Cardiologist, author, and heart health expert Dr. Sarah Samaan offers advice on how to live a heart smart life.See all posts »
Struggling to Shed the Pounds?
British Study Finds Weight Watchers Has the Edge
In my cardiology practice, I see the harm inflicted by overweight and obesity every day. It’s estimated that about 70 percent of Americans are overweight, and as many as one in three are medically obese. That’s alarming enough, but amongst heart patients, obesity levels are as high as 45 percent. Far from a matter of simple aesthetics, obesity increases the likelihood of diabetes, high blood pressure, and high cholesterol, all of which contribute to heart disease. Obese people are also more likely to develop cancer, lung disease, and arthritis.
Most people suffering from obesity don’t want to live this way. Many struggle mightily to bring the problem under control, but in the end feel utterly defeated by their efforts to lose weight on their own. It’s easy to blame it on willpower, but weight loss is more complicated than that. Losing weight means a profound transformation of the routines and patterns of everyday life. In some cases, it may also create meaningful, and sometimes difficult, changes in relationships with friends and family.
When I visit with a patient, our time is limited and we often have several issues to discuss and deal with. Obesity may be a sore subject, yet I believe it’s important to mention its impact on my patients’ health. Nevertheless, I realize that my “lose weight and exercise” advice can only go so far.
For years, I have referred my patients to Weight Watchers. (Disclaimer: I have absolutely no ties to the group, monetary or otherwise.) I’ve seen diets and fads come and go, but have been consistently impressed with Weight Watchers’ results. A recent British study backs up my assessment. In this study, 740 obese men and women were randomly assigned to one of several 12 week weight loss programs. The alternatives included Weight Watchers, 2 other commercial programs based in the UK, a group-based program led by government-employed dieticians, and weekly individual counseling by either a primary care physician or a pharmacist.
Although all options were associated with some weight loss in the first few months, at the end of one year, the Weight Watchers participants had lost, and kept off, substantially more weight than any of the other programs. Perhaps even more interesting was the finding that although the personal counseling provided by the physicians and pharmacists was far more expensive than the group programs, it appeared to be much less successful initially and completely ineffective by the end of one year.
Weight Watchers was founded in 1963 and has evolved over the past four decades. Although the company sells branded foods and other products, they are optional. One important strength is the fact that it is designed to be a program that can adapt to a variety of food preferences and lifestyles.
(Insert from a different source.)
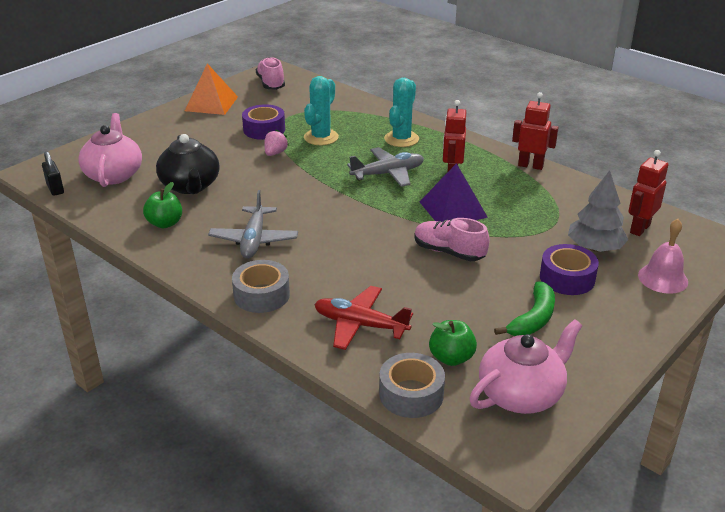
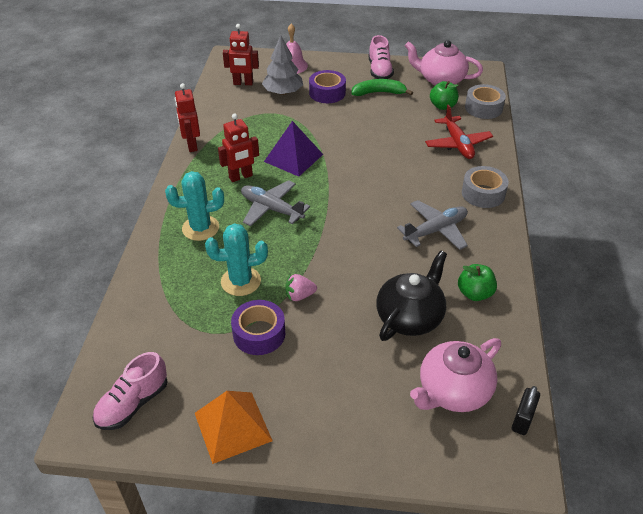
camera: 125 degrees left, 10 degrees up
(449, 252) = (348, 140): pink shoe -> pink shoe (379, 71)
As a cardiologist, I am thrilled when my patients lose weight by making smart choices about diet and exercise. They feel better, look healthier, and have more energy to live life to its fullest. And it is truly gratifying to be able to decrease (and sometimes even eliminate) the number of medications required to treat high blood pressure, high cholesterol, and diabetes. Weight loss is hardly ever easy, but it is attainable. If you need help, a group like Weight Watchers can make an enormous difference in your life and the lives of those you love.